YOUR ASSIGNMENT.
All entries should be printed precisely as written.

Items from a dataset
◆ ◆ ◆ ◆ ◆

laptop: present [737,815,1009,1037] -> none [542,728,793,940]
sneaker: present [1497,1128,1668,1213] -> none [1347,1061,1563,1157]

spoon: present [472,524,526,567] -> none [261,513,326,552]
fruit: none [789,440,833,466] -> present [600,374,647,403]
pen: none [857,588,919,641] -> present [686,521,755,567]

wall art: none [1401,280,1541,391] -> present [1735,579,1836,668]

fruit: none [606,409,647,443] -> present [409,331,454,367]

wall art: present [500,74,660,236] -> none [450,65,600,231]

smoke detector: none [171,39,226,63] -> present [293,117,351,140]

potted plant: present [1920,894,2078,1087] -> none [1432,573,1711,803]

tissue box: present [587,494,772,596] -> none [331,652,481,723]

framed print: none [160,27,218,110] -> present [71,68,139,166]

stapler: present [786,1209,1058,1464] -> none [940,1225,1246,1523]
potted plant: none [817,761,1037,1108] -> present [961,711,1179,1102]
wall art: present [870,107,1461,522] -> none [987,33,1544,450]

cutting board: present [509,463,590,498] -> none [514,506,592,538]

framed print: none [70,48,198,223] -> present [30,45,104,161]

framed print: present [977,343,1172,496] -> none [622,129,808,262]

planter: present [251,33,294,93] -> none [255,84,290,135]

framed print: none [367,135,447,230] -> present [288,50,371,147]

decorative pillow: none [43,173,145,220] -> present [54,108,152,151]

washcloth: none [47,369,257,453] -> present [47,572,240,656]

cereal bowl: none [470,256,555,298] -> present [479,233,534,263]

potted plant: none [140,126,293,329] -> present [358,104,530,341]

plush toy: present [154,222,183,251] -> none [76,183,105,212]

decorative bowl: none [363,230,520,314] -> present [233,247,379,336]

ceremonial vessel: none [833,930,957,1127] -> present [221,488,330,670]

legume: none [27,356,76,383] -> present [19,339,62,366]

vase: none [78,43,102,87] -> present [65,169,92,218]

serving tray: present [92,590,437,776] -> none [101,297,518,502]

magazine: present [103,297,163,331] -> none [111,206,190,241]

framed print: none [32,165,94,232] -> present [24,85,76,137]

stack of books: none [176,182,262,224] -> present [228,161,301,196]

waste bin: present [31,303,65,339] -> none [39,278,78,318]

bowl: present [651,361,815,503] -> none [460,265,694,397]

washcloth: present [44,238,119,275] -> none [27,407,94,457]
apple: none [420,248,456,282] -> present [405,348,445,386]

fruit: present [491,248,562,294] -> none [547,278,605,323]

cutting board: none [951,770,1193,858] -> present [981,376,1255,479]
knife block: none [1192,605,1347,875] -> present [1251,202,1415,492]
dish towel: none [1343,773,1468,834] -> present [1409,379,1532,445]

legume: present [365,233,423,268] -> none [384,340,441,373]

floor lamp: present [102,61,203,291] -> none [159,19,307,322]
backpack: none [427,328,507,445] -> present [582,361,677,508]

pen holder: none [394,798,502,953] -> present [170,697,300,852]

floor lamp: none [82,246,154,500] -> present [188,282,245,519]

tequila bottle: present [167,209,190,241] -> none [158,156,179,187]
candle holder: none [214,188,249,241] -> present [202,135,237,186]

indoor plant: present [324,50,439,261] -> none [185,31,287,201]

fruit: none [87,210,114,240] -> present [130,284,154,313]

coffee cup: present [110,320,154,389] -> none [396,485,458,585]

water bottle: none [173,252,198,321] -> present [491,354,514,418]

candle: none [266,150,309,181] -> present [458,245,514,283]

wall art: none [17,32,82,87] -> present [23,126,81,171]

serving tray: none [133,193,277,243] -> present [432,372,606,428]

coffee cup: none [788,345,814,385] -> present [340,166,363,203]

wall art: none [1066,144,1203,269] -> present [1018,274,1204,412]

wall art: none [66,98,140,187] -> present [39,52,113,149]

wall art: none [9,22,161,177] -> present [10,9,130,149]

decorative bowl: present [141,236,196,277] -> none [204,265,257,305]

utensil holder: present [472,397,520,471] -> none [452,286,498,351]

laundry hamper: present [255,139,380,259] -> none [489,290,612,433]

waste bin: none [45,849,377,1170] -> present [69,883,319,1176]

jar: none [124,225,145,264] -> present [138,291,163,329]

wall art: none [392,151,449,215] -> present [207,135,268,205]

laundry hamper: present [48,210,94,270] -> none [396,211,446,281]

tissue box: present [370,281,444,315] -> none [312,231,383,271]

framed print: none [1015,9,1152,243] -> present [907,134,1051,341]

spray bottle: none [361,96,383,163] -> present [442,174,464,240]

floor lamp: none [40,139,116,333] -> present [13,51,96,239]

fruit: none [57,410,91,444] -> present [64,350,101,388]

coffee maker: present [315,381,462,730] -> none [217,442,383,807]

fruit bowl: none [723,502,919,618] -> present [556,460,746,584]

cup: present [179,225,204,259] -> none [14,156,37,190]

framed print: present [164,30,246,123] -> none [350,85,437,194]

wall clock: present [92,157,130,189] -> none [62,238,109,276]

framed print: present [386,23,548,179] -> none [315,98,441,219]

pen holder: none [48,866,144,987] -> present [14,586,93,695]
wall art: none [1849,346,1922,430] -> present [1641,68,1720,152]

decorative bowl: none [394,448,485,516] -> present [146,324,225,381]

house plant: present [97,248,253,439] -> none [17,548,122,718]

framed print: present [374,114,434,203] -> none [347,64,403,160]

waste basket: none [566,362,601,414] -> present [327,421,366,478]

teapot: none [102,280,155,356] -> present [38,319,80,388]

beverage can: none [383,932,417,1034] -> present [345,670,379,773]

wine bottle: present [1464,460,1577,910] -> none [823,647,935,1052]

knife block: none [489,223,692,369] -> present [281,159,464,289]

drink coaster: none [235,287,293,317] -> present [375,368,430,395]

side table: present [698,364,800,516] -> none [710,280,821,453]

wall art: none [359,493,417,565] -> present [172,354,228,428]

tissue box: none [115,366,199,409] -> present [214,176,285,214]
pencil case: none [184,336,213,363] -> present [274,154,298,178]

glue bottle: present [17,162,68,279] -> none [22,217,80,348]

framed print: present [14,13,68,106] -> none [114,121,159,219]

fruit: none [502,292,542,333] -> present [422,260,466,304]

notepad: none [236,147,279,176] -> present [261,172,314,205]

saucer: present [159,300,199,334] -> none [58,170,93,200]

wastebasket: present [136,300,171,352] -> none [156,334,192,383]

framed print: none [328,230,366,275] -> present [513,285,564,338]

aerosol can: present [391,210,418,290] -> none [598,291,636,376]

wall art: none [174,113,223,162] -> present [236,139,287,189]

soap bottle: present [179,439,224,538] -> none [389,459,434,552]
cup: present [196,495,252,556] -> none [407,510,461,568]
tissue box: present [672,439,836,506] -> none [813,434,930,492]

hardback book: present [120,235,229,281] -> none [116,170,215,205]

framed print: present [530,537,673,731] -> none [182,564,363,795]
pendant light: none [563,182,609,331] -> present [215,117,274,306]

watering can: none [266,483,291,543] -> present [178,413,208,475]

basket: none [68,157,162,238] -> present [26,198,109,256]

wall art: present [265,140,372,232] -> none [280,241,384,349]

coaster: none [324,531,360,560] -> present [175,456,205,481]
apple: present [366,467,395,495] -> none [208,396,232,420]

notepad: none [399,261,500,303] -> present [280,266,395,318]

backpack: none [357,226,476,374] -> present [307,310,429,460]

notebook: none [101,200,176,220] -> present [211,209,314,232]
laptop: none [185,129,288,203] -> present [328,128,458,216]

◆ ◆ ◆ ◆ ◆

TASK RESPONSE.
laptop: present [737,815,1009,1037] -> none [542,728,793,940]
sneaker: present [1497,1128,1668,1213] -> none [1347,1061,1563,1157]

spoon: present [472,524,526,567] -> none [261,513,326,552]
fruit: none [789,440,833,466] -> present [600,374,647,403]
pen: none [857,588,919,641] -> present [686,521,755,567]

wall art: none [1401,280,1541,391] -> present [1735,579,1836,668]

fruit: none [606,409,647,443] -> present [409,331,454,367]

wall art: present [500,74,660,236] -> none [450,65,600,231]

smoke detector: none [171,39,226,63] -> present [293,117,351,140]

potted plant: present [1920,894,2078,1087] -> none [1432,573,1711,803]

tissue box: present [587,494,772,596] -> none [331,652,481,723]

framed print: none [160,27,218,110] -> present [71,68,139,166]

stapler: present [786,1209,1058,1464] -> none [940,1225,1246,1523]
potted plant: none [817,761,1037,1108] -> present [961,711,1179,1102]
wall art: present [870,107,1461,522] -> none [987,33,1544,450]

cutting board: present [509,463,590,498] -> none [514,506,592,538]

framed print: none [70,48,198,223] -> present [30,45,104,161]

framed print: present [977,343,1172,496] -> none [622,129,808,262]

planter: present [251,33,294,93] -> none [255,84,290,135]

framed print: none [367,135,447,230] -> present [288,50,371,147]

decorative pillow: none [43,173,145,220] -> present [54,108,152,151]

washcloth: none [47,369,257,453] -> present [47,572,240,656]

cereal bowl: none [470,256,555,298] -> present [479,233,534,263]

potted plant: none [140,126,293,329] -> present [358,104,530,341]

plush toy: present [154,222,183,251] -> none [76,183,105,212]

decorative bowl: none [363,230,520,314] -> present [233,247,379,336]

ceremonial vessel: none [833,930,957,1127] -> present [221,488,330,670]

legume: none [27,356,76,383] -> present [19,339,62,366]

vase: none [78,43,102,87] -> present [65,169,92,218]

serving tray: present [92,590,437,776] -> none [101,297,518,502]

magazine: present [103,297,163,331] -> none [111,206,190,241]

framed print: none [32,165,94,232] -> present [24,85,76,137]

stack of books: none [176,182,262,224] -> present [228,161,301,196]

waste bin: present [31,303,65,339] -> none [39,278,78,318]

bowl: present [651,361,815,503] -> none [460,265,694,397]

washcloth: present [44,238,119,275] -> none [27,407,94,457]
apple: none [420,248,456,282] -> present [405,348,445,386]

fruit: present [491,248,562,294] -> none [547,278,605,323]

cutting board: none [951,770,1193,858] -> present [981,376,1255,479]
knife block: none [1192,605,1347,875] -> present [1251,202,1415,492]
dish towel: none [1343,773,1468,834] -> present [1409,379,1532,445]

legume: present [365,233,423,268] -> none [384,340,441,373]

floor lamp: present [102,61,203,291] -> none [159,19,307,322]
backpack: none [427,328,507,445] -> present [582,361,677,508]

pen holder: none [394,798,502,953] -> present [170,697,300,852]

floor lamp: none [82,246,154,500] -> present [188,282,245,519]

tequila bottle: present [167,209,190,241] -> none [158,156,179,187]
candle holder: none [214,188,249,241] -> present [202,135,237,186]

indoor plant: present [324,50,439,261] -> none [185,31,287,201]

fruit: none [87,210,114,240] -> present [130,284,154,313]

coffee cup: present [110,320,154,389] -> none [396,485,458,585]

water bottle: none [173,252,198,321] -> present [491,354,514,418]

candle: none [266,150,309,181] -> present [458,245,514,283]

wall art: none [17,32,82,87] -> present [23,126,81,171]

serving tray: none [133,193,277,243] -> present [432,372,606,428]

coffee cup: none [788,345,814,385] -> present [340,166,363,203]

wall art: none [1066,144,1203,269] -> present [1018,274,1204,412]

wall art: none [66,98,140,187] -> present [39,52,113,149]

wall art: none [9,22,161,177] -> present [10,9,130,149]

decorative bowl: present [141,236,196,277] -> none [204,265,257,305]

utensil holder: present [472,397,520,471] -> none [452,286,498,351]

laundry hamper: present [255,139,380,259] -> none [489,290,612,433]

waste bin: none [45,849,377,1170] -> present [69,883,319,1176]

jar: none [124,225,145,264] -> present [138,291,163,329]

wall art: none [392,151,449,215] -> present [207,135,268,205]

laundry hamper: present [48,210,94,270] -> none [396,211,446,281]

tissue box: present [370,281,444,315] -> none [312,231,383,271]

framed print: none [1015,9,1152,243] -> present [907,134,1051,341]

spray bottle: none [361,96,383,163] -> present [442,174,464,240]

floor lamp: none [40,139,116,333] -> present [13,51,96,239]

fruit: none [57,410,91,444] -> present [64,350,101,388]

coffee maker: present [315,381,462,730] -> none [217,442,383,807]

fruit bowl: none [723,502,919,618] -> present [556,460,746,584]

cup: present [179,225,204,259] -> none [14,156,37,190]

framed print: present [164,30,246,123] -> none [350,85,437,194]

wall clock: present [92,157,130,189] -> none [62,238,109,276]

framed print: present [386,23,548,179] -> none [315,98,441,219]

pen holder: none [48,866,144,987] -> present [14,586,93,695]
wall art: none [1849,346,1922,430] -> present [1641,68,1720,152]

decorative bowl: none [394,448,485,516] -> present [146,324,225,381]

house plant: present [97,248,253,439] -> none [17,548,122,718]

framed print: present [374,114,434,203] -> none [347,64,403,160]

waste basket: none [566,362,601,414] -> present [327,421,366,478]

teapot: none [102,280,155,356] -> present [38,319,80,388]

beverage can: none [383,932,417,1034] -> present [345,670,379,773]

wine bottle: present [1464,460,1577,910] -> none [823,647,935,1052]

knife block: none [489,223,692,369] -> present [281,159,464,289]

drink coaster: none [235,287,293,317] -> present [375,368,430,395]

side table: present [698,364,800,516] -> none [710,280,821,453]

wall art: none [359,493,417,565] -> present [172,354,228,428]

tissue box: none [115,366,199,409] -> present [214,176,285,214]
pencil case: none [184,336,213,363] -> present [274,154,298,178]

glue bottle: present [17,162,68,279] -> none [22,217,80,348]

framed print: present [14,13,68,106] -> none [114,121,159,219]

fruit: none [502,292,542,333] -> present [422,260,466,304]

notepad: none [236,147,279,176] -> present [261,172,314,205]

saucer: present [159,300,199,334] -> none [58,170,93,200]

wastebasket: present [136,300,171,352] -> none [156,334,192,383]

framed print: none [328,230,366,275] -> present [513,285,564,338]

aerosol can: present [391,210,418,290] -> none [598,291,636,376]

wall art: none [174,113,223,162] -> present [236,139,287,189]

soap bottle: present [179,439,224,538] -> none [389,459,434,552]
cup: present [196,495,252,556] -> none [407,510,461,568]
tissue box: present [672,439,836,506] -> none [813,434,930,492]

hardback book: present [120,235,229,281] -> none [116,170,215,205]

framed print: present [530,537,673,731] -> none [182,564,363,795]
pendant light: none [563,182,609,331] -> present [215,117,274,306]

watering can: none [266,483,291,543] -> present [178,413,208,475]

basket: none [68,157,162,238] -> present [26,198,109,256]

wall art: present [265,140,372,232] -> none [280,241,384,349]

coaster: none [324,531,360,560] -> present [175,456,205,481]
apple: present [366,467,395,495] -> none [208,396,232,420]

notepad: none [399,261,500,303] -> present [280,266,395,318]

backpack: none [357,226,476,374] -> present [307,310,429,460]

notebook: none [101,200,176,220] -> present [211,209,314,232]
laptop: none [185,129,288,203] -> present [328,128,458,216]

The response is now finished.